-- Bacaan --
※

Konsekuensi nilai sekuler ini lanjut Mulawarman (2006b) telah
mengarahkan pendidikan akuntansi dengan tiga karakteristik utama.
Pertama adalah pendidikan
akuntansi sebagai desain ”perangkap hegemoni korporasi” (Mayper et.al. 2005)
serta diarahkan untuk “mengisi” peserta didik dalam memahami kepentingan
ekonomi (Amernic dan Craig 2004). Kondisi yang berlangsung lama ini kemudian
menjadi “dogma” akuntansi yang “universal” dan dilihat sebagai evolusi
pendekatan ekonomi positivistik (Truan dan Hughes 2003).
Kedua adalah pandangan pembelajaran yang dijalankan di Indonesia
masih didasarkan pada konsepsi pembelajaran reproductive view of learning dan
kurang menggunakan konsep “constructive view of learning (Byrne dan Flood
2004).
Ketiga adalah pandangan pembelajaran seperti ini menyebabkan
mahasiswa tidak dapat menyelesaikan masalah-masalah kontekstual dan selalu
berubah-ubah. Pendidikan akuntansi dengan pandangan pembelajaran reproduktif
jelas tidak dapat melihat pentingnya membekali mahasiswa menjadi pionir-pionir
pemberdayaan masyarakat. Mereka menjadi pribadi-pribadi yang asing dengan
lingkungannya tetapi lebih akrab dengan dunia bisnis yang bergelimang peredaran
dana ratusan miliar per hari di pasar modal.
Berdasarkan tiga masalah utama pendidikan akuntansi tersebut,
Mulawarman (2008) kemudian mengusulkan Hyper View of Learning sebagai pusat
dari Pendidikan Akuntansi Berbasis Cinta Yang Melampaui (Hiperlove). Mewujudkan
pendidikan akuntansi berbasis cinta adalah akuntabilitas-moralitas yang
berpusat pada nilai-nilai holistik. Ilmu akuntansi tidaklah melakukan
pembatasan ontologis terhadap hal yang mistik dan metafisik yang telah dilakukan
oleh Sain Barat/Modern yang menyebabkannya menjadi materialistik. Tetapi yang
paling penting adalah melakukan proses integrasi dan sinergi rasio dan intuisi
dan menuju nilai spiritual yang dapat memberi kekuatan dalam pengembangan
pendidikan. Cinta yang melampaui memberikan konsekuensi-konsekuensi logis dalam
pendidikan akuntansi.

※

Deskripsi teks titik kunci
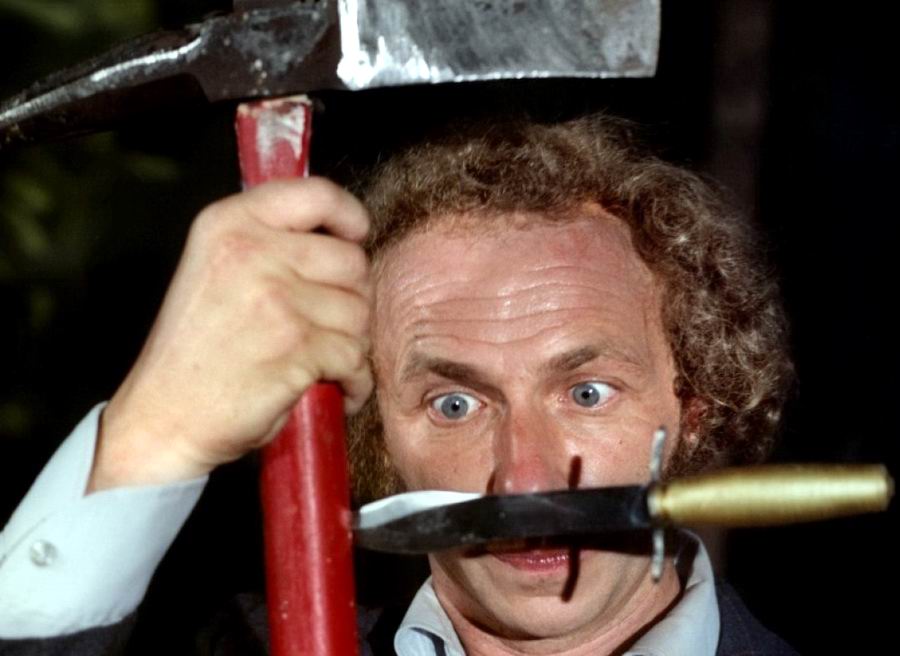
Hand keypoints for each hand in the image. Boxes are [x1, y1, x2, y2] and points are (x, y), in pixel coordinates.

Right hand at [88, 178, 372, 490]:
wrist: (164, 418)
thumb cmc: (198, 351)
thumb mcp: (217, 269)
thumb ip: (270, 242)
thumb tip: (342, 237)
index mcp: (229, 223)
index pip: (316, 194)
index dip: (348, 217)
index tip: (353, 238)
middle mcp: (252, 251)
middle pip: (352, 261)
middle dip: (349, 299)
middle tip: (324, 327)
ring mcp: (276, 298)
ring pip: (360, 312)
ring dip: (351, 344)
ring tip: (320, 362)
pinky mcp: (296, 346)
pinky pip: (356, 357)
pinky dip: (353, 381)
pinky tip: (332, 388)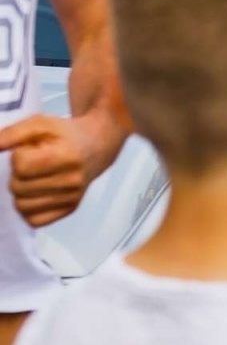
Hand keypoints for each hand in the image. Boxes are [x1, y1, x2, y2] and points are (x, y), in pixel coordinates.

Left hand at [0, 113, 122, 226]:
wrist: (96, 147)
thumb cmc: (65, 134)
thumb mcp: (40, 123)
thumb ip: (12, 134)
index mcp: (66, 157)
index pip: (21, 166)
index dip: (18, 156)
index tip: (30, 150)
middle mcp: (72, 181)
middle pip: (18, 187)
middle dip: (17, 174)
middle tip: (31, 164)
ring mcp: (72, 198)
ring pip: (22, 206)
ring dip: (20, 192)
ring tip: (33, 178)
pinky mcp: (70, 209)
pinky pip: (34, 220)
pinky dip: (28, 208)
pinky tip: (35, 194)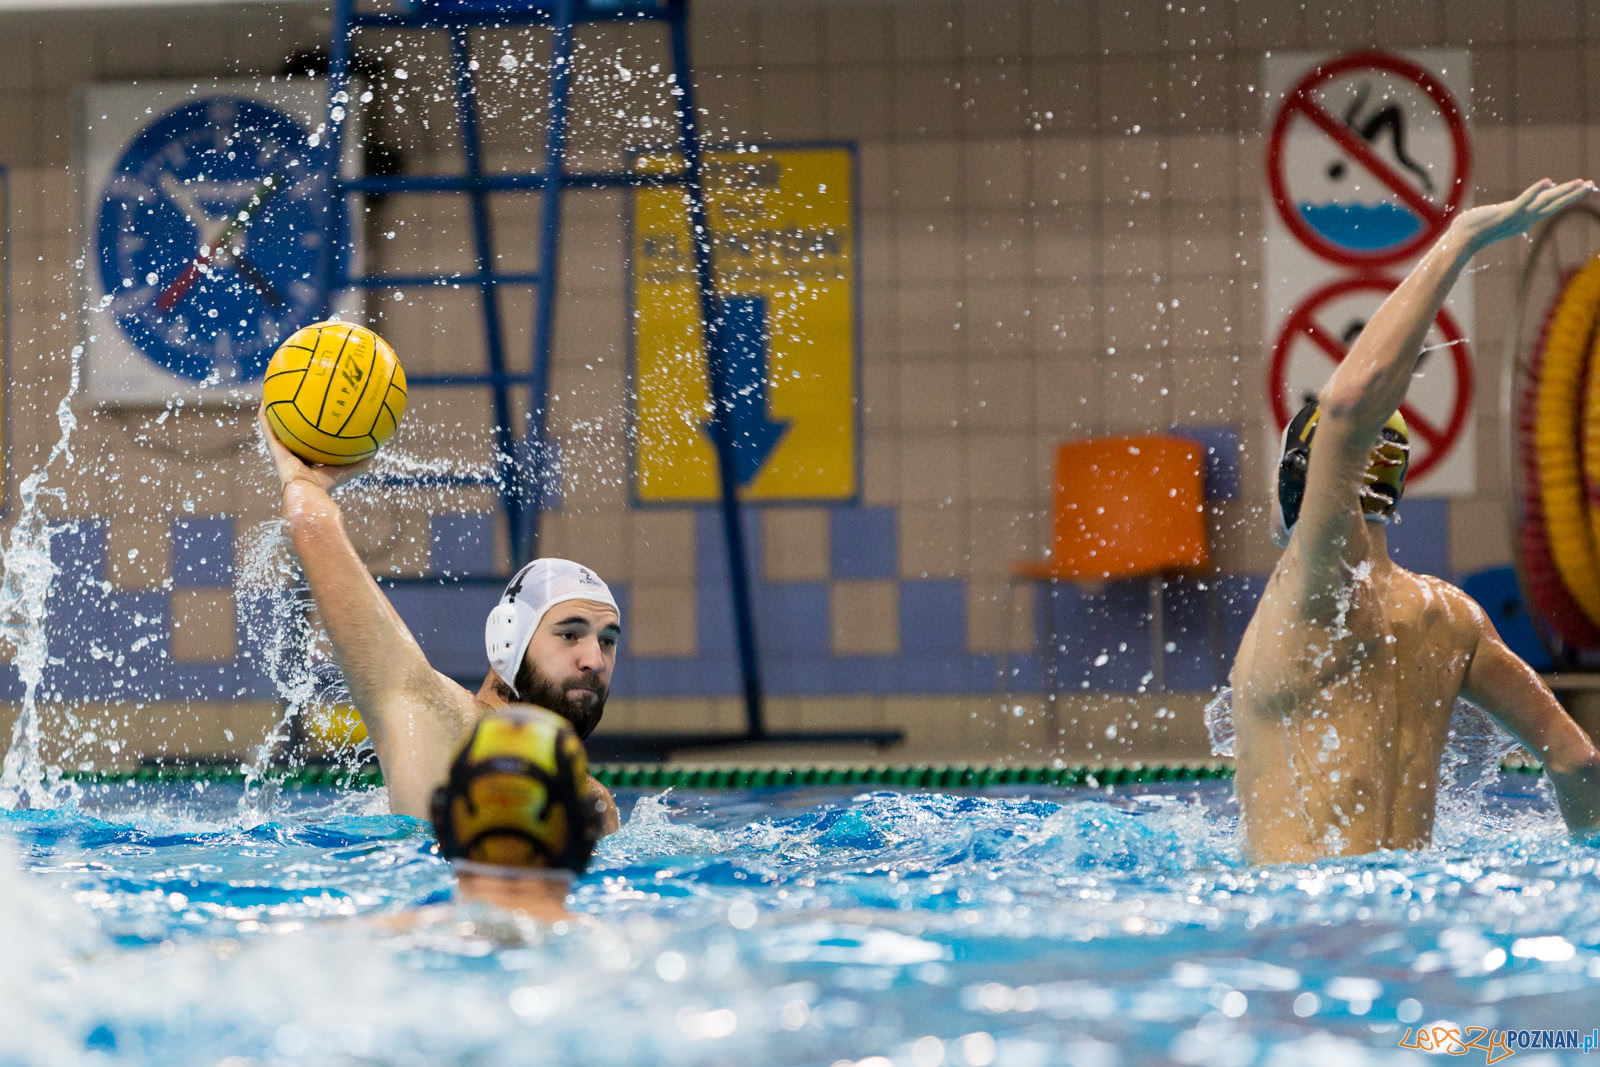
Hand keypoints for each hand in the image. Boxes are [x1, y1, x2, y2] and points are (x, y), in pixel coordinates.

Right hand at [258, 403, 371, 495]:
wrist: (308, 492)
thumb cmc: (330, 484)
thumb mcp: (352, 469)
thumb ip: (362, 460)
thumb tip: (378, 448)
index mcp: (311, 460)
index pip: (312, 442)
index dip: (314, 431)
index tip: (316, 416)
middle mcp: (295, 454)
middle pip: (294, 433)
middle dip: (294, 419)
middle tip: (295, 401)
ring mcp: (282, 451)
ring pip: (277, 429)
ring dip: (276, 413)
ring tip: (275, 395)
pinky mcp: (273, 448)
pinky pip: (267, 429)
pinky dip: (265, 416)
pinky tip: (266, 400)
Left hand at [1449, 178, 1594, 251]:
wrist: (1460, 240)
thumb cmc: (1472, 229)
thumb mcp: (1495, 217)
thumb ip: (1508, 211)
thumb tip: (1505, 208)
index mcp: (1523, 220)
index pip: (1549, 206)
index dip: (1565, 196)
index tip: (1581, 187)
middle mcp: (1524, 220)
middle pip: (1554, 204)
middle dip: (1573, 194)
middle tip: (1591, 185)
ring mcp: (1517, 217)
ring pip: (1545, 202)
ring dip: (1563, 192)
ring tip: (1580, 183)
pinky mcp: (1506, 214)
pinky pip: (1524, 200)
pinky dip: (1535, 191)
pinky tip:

※

-- Rincian Tugas --
Ringkaslah bacaan tentang pendidikan akuntansi di atas dalam dua kalimat.

-- Latihan Terjawab --
Menurut Mulawarman (2006b), nilai sekuler telah mengarahkan pendidikan akuntansi pada tiga karakteristik utama: menjadi perangkap hegemoni korporasi yang mengisi peserta didik dengan kepentingan ekonomi, masih bertumpu pada reproductive view of learning, dan membuat mahasiswa tidak mampu menyelesaikan masalah kontekstual serta asing dengan lingkungannya. Berdasarkan masalah tersebut, Mulawarman (2008) mengusulkan Hyper View of Learning sebagai pusat Pendidikan Akuntansi Berbasis Cinta Yang Melampaui (Hiperlove), yang berpusat pada akuntabilitas-moralitas bernilai holistik serta integrasi dan sinergi rasio, intuisi, dan nilai spiritual.